# P938 22 Target Threaded Barrel



## dpssig (May 9, 2016)

Just got off the phone with SIG. I was trying to order a threaded barrel for my 938 22 Target. Unfortunately, I was told they only make the threaded barrel for the standard 938 .22, not the Target model. 

According to the guy I spoke with, I was the first person to ask for that barrel. He said that they may produce them in the future, but only if they receive sufficient requests.

My ask to the forum members is... if you currently own or plan on owning a 938 22 Target and plan on suppressing it, please contact Sig to request that they make a threaded barrel for our model. 

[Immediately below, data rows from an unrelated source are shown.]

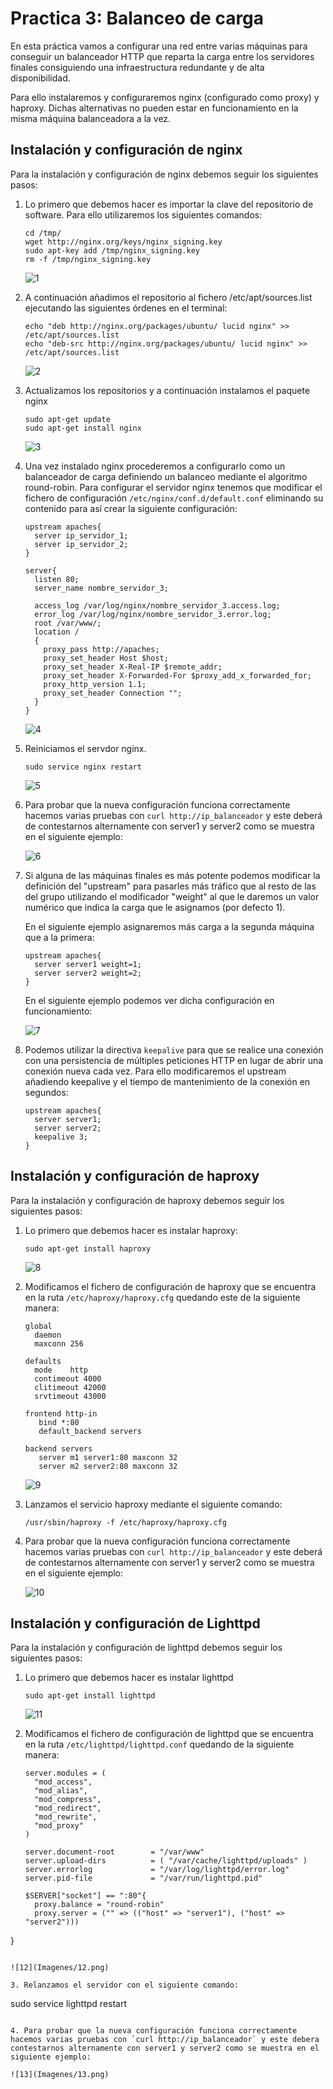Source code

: # Practica 3: Balanceo de carga

En esta práctica vamos a configurar una red entre varias máquinas para conseguir un balanceador HTTP que reparta la carga entre los servidores finales consiguiendo una infraestructura redundante y de alta disponibilidad.

Para ello instalaremos y configuraremos nginx (configurado como proxy) y haproxy. Dichas alternativas no pueden estar en funcionamiento en la misma máquina balanceadora a la vez.

## Instalación y configuración de nginx

Para la instalación y configuración de nginx debemos seguir los siguientes pasos:

1. Lo primero que debemos hacer es importar la clave del repositorio de software. Para ello utilizaremos los siguientes comandos:

   ```
   cd /tmp/
   wget http://nginx.org/keys/nginx_signing.key
   sudo apt-key add /tmp/nginx_signing.key
   rm -f /tmp/nginx_signing.key
   ```

   ![1](Imagenes/1.png)

2. A continuación añadimos el repositorio al fichero /etc/apt/sources.list ejecutando las siguientes órdenes en el terminal:

   ```
   echo "deb http://nginx.org/packages/ubuntu/ lucid nginx" >> /etc/apt/sources.list
   echo "deb-src http://nginx.org/packages/ubuntu/ lucid nginx" >> /etc/apt/sources.list
   ```

   ![2](Imagenes/2.png)

3. Actualizamos los repositorios y a continuación instalamos el paquete nginx

   ```
   sudo apt-get update
   sudo apt-get install nginx
   ```

   ![3](Imagenes/3.png)

4. Una vez instalado nginx procederemos a configurarlo como un balanceador de carga definiendo un balanceo mediante el algoritmo round-robin.
Para configurar el servidor nginx tenemos que modificar el fichero de configuración `/etc/nginx/conf.d/default.conf` eliminando su contenido para así crear la siguiente configuración:

   ```
   upstream apaches{
     server ip_servidor_1;
     server ip_servidor_2;
   }

   server{
     listen 80;
     server_name nombre_servidor_3;

     access_log /var/log/nginx/nombre_servidor_3.access.log;
     error_log /var/log/nginx/nombre_servidor_3.error.log;
     root /var/www/;
     location /
     {
       proxy_pass http://apaches;
       proxy_set_header Host $host;
       proxy_set_header X-Real-IP $remote_addr;
       proxy_set_header X-Forwarded-For $proxy_add_x_forwarded_for;
       proxy_http_version 1.1;
       proxy_set_header Connection "";
     }
   }
   ```

   ![4](Imagenes/4.png)

5. Reiniciamos el servdor nginx.

   ```
   sudo service nginx restart
   ```

   ![5](Imagenes/5.png)

6. Para probar que la nueva configuración funciona correctamente hacemos varias pruebas con `curl http://ip_balanceador` y este deberá de contestarnos alternamente con server1 y server2 como se muestra en el siguiente ejemplo:

   ![6](Imagenes/6.png)

7. Si alguna de las máquinas finales es más potente podemos modificar la definición del "upstream" para pasarles más tráfico que al resto de las del grupo utilizando el modificador "weight" al que le daremos un valor numérico que indica la carga que le asignamos (por defecto 1).

   En el siguiente ejemplo asignaremos más carga a la segunda máquina que a la primera:

   ```
   upstream apaches{
     server server1 weight=1;
     server server2 weight=2;
   }
   ```

   En el siguiente ejemplo podemos ver dicha configuración en funcionamiento:

   ![7](Imagenes/7.png)

8. Podemos utilizar la directiva `keepalive` para que se realice una conexión con una persistencia de múltiples peticiones HTTP en lugar de abrir una conexión nueva cada vez. Para ello modificaremos el upstream añadiendo keepalive y el tiempo de mantenimiento de la conexión en segundos:

   ```
   upstream apaches{
     server server1;
     server server2;
     keepalive 3;
   }
   ```

## Instalación y configuración de haproxy

Para la instalación y configuración de haproxy debemos seguir los siguientes pasos:

1. Lo primero que debemos hacer es instalar haproxy:

   ```
   sudo apt-get install haproxy
   ```

   ![8](Imagenes/8.png)

2. Modificamos el fichero de configuración de haproxy que se encuentra en la ruta `/etc/haproxy/haproxy.cfg` quedando este de la siguiente manera:

   ```
   global
     daemon
     maxconn 256

   defaults
     mode    http
     contimeout 4000
     clitimeout 42000
     srvtimeout 43000

   frontend http-in
      bind *:80
      default_backend servers

   backend servers
      server m1 server1:80 maxconn 32
      server m2 server2:80 maxconn 32
   ```

   ![9](Imagenes/9.png)

3. Lanzamos el servicio haproxy mediante el siguiente comando:

   ```
   /usr/sbin/haproxy -f /etc/haproxy/haproxy.cfg
   ```

4. Para probar que la nueva configuración funciona correctamente hacemos varias pruebas con `curl http://ip_balanceador` y este deberá de contestarnos alternamente con server1 y server2 como se muestra en el siguiente ejemplo:

   ![10](Imagenes/10.png)

## Instalación y configuración de Lighttpd

Para la instalación y configuración de lighttpd debemos seguir los siguientes pasos:

1. Lo primero que debemos hacer es instalar lighttpd

   ```
   sudo apt-get install lighttpd
   ```

   ![11](Imagenes/11.png)

2. Modificamos el fichero de configuración de lighttpd que se encuentra en la ruta `/etc/lighttpd/lighttpd.conf` quedando de la siguiente manera:

   ```
   server.modules = (
     "mod_access",
     "mod_alias",
     "mod_compress",
     "mod_redirect",
     "mod_rewrite",
     "mod_proxy"
   )

   server.document-root        = "/var/www"
   server.upload-dirs          = ( "/var/cache/lighttpd/uploads" )
   server.errorlog             = "/var/log/lighttpd/error.log"
   server.pid-file             = "/var/run/lighttpd.pid"

   $SERVER["socket"] == ":80"{
     proxy.balance = "round-robin"
     proxy.server = ("" => (("host" => "server1"), ("host" => "server2")))
  }
   ```

   ![12](Imagenes/12.png)

3. Relanzamos el servidor con el siguiente comando:

   ```
   sudo service lighttpd restart
   ```

4. Para probar que la nueva configuración funciona correctamente hacemos varias pruebas con `curl http://ip_balanceador` y este debera contestarnos alternamente con server1 y server2 como se muestra en el siguiente ejemplo:

   ![13](Imagenes/13.png)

Also, if you know of any other manufacturer that may be producing this barrel, please let me know.

Thanks for the support.


----------



## RK3369 (Aug 12, 2013)

Although I agree with your idea of a supressor, I have to ask why? Are you planning on shooting it in your backyard or something. They hardly make any noise to begin with compared to a 9mm or something else. Not sure I see the value of the investment for a 22? Just curious why the noise is an issue?


----------



## joepolo (Mar 28, 2016)

Not to sound dumb,but I probably am, but isn't a p938 a 9mm.


----------



## RK3369 (Aug 12, 2013)

joepolo said:


> Not to sound dumb,but I probably am, but isn't a p938 a 9mm.


Comes in both calibers now. I almost bought a 22 model by mistake on GB before I realized it was a 22 and not a 9. Thought I was getting a great deal until I realized what it really was. Thankfully someone outbid me.


----------



## dpssig (May 9, 2016)

RK3369 said:


> Although I agree with your idea of a supressor, I have to ask why? Are you planning on shooting it in your backyard or something. They hardly make any noise to begin with compared to a 9mm or something else. Not sure I see the value of the investment for a 22? Just curious why the noise is an issue?

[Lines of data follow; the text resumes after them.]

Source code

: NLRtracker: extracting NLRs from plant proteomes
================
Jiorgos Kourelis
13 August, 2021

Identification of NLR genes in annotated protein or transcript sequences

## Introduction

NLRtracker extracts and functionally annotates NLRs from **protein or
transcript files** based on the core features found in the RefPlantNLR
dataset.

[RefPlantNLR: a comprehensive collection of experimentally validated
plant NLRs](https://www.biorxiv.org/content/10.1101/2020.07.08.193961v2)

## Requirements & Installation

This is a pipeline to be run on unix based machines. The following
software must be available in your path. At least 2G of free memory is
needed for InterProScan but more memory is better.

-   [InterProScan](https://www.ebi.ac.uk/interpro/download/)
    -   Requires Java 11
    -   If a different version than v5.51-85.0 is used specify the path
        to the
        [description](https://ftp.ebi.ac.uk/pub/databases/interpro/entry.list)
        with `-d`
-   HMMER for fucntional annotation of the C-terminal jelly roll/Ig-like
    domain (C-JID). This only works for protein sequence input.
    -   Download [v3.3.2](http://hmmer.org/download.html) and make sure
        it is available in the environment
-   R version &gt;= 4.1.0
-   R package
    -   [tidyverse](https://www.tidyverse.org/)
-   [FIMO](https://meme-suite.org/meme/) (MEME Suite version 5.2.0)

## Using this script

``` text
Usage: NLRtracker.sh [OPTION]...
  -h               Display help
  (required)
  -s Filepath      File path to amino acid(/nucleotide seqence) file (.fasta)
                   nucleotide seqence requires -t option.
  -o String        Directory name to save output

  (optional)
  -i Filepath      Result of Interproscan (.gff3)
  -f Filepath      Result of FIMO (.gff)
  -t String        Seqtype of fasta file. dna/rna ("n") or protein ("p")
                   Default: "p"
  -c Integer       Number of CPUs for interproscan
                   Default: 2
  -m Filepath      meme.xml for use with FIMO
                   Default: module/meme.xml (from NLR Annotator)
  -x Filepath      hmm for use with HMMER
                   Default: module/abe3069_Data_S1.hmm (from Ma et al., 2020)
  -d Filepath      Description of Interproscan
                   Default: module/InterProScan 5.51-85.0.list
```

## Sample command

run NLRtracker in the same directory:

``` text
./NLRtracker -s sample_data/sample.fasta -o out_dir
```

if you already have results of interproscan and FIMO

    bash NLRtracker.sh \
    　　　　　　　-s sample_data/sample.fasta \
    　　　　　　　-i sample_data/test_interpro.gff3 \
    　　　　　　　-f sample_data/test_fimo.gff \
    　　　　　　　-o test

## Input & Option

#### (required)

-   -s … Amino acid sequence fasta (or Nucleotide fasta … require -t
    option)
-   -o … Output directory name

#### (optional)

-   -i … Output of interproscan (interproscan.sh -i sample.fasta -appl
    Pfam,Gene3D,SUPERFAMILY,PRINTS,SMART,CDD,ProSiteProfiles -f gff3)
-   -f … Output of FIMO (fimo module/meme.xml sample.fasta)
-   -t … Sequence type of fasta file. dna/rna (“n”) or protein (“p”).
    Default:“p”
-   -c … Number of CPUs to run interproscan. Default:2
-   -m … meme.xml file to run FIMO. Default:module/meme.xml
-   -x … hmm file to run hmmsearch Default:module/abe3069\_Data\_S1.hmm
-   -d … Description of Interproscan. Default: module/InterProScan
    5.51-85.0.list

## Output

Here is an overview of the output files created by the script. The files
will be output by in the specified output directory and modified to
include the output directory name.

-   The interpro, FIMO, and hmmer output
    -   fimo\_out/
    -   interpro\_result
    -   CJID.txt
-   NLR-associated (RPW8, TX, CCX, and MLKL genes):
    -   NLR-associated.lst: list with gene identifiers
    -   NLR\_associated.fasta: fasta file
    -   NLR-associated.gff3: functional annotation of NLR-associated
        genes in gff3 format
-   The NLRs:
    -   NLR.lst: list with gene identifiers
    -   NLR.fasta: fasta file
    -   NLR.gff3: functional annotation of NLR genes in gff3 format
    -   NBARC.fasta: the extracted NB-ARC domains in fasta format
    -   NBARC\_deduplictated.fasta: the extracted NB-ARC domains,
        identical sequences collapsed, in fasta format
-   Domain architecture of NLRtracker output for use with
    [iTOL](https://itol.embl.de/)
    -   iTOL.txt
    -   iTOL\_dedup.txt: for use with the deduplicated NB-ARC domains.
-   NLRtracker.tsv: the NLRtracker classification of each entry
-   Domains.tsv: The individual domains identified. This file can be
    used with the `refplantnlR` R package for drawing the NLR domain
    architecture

Good question. I do a considerable amount of Indoor shooting at our gun club supporting new and youth shooters. Many times, even with quality hearing protection, these new shooters are put off by the noise. By suppressing the .22, it eliminates a significant amount of the noise which allows these new shooters to enjoy their experience more. I have found that once they are comfortable with the mechanics of shooting, we can introduce other guns (more noise/recoil) without deterring their love of the sport.


----------



## RK3369 (Aug 12, 2013)

very logical reason, and I think your approach is great.


----------